(Figure understanding tasks)

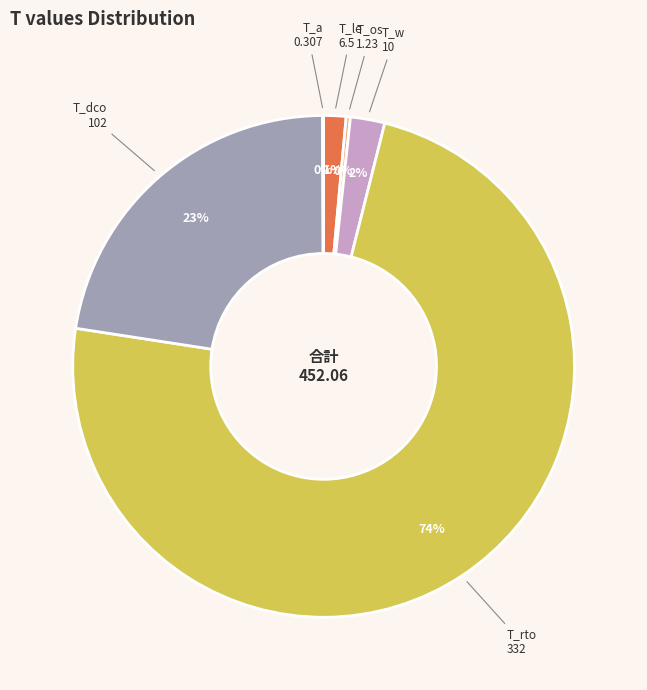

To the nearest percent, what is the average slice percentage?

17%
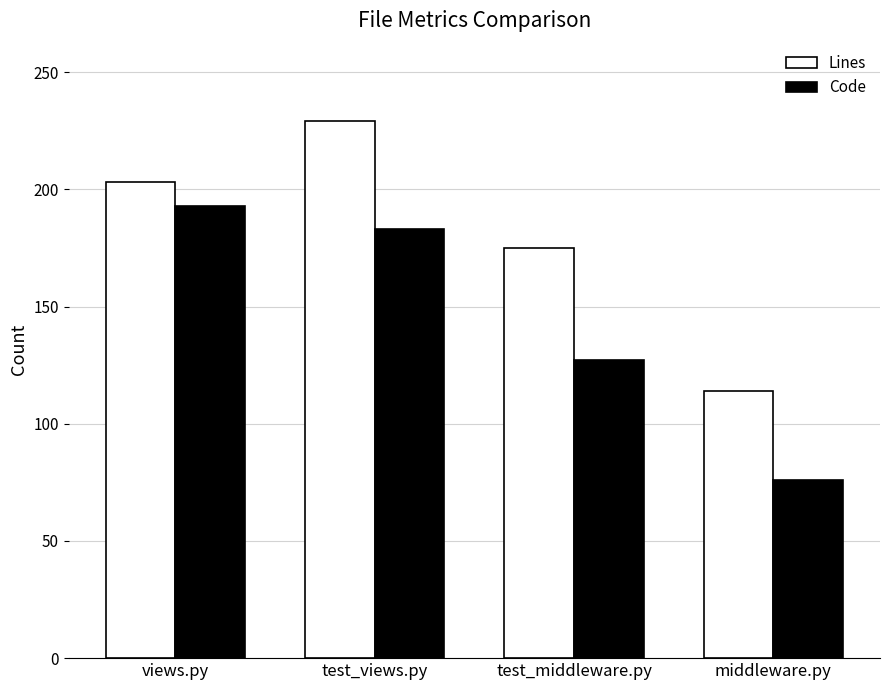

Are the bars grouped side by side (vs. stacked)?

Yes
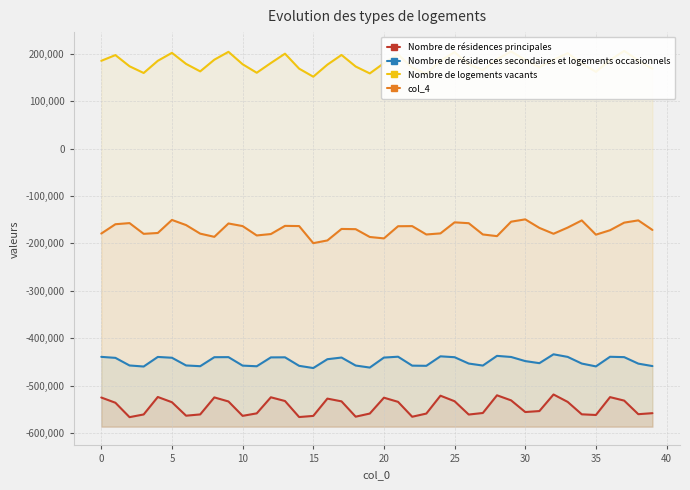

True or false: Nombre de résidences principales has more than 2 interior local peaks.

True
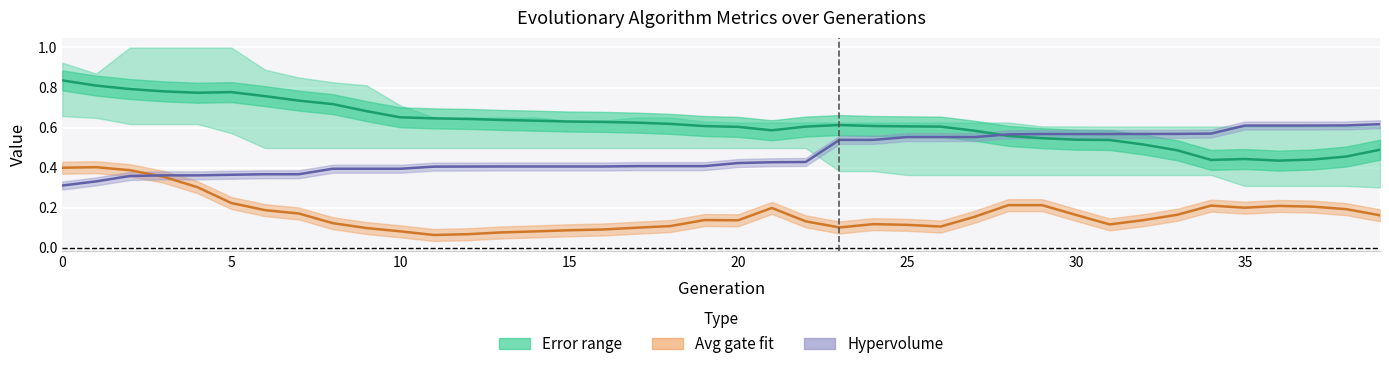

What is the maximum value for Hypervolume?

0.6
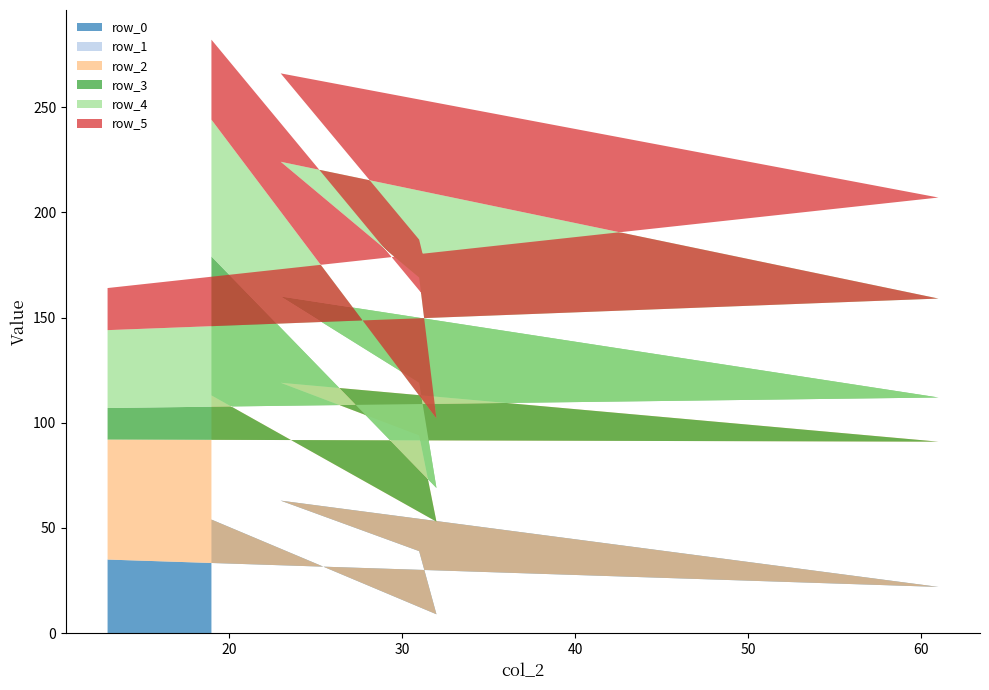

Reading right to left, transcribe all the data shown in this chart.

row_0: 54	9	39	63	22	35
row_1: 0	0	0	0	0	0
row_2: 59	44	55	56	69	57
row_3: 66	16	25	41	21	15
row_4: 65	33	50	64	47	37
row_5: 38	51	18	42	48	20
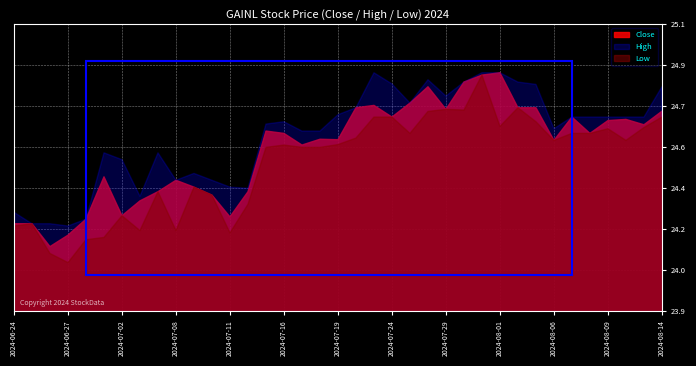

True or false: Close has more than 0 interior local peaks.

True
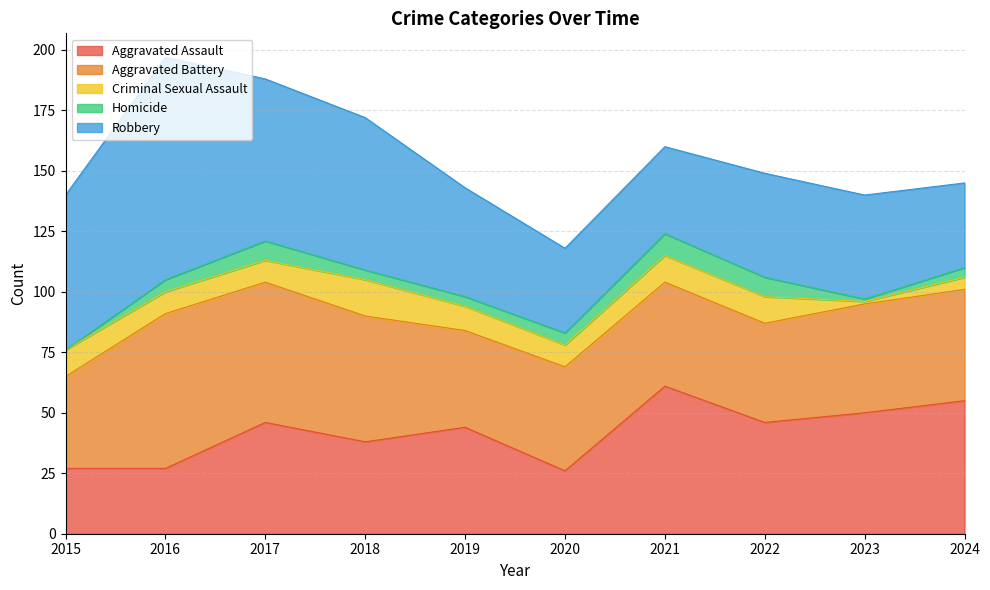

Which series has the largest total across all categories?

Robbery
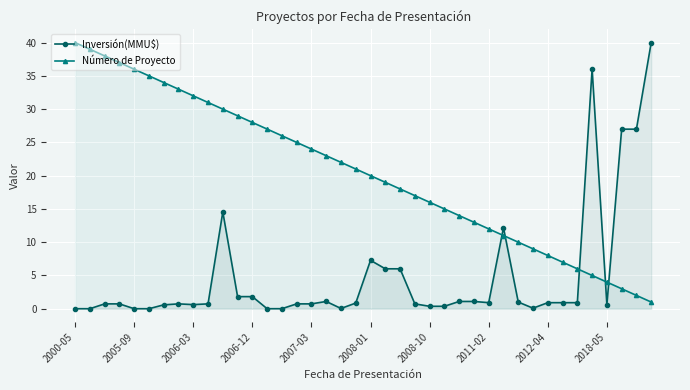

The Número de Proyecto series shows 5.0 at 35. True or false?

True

[Work to be completed] Copy the lines above word for word, omitting the pictures.

[Solved problem]
To the nearest percent, what is the average slice percentage?

17%

Are the bars grouped side by side (vs. stacked)?

Yes

True or false: Nombre de résidences principales has more than 2 interior local peaks.

True

What is the maximum value for Hypervolume?

0.6

Reading right to left, transcribe all the data shown in this chart.

row_0: 54	9	39	63	22	35
row_1: 0	0	0	0	0	0
row_2: 59	44	55	56	69	57
row_3: 66	16	25	41	21	15
row_4: 65	33	50	64	47	37
row_5: 38	51	18	42	48	20

True or false: Close has more than 0 interior local peaks.

True

Which series has the largest total across all categories?

Robbery

The Número de Proyecto series shows 5.0 at 35. True or false?

True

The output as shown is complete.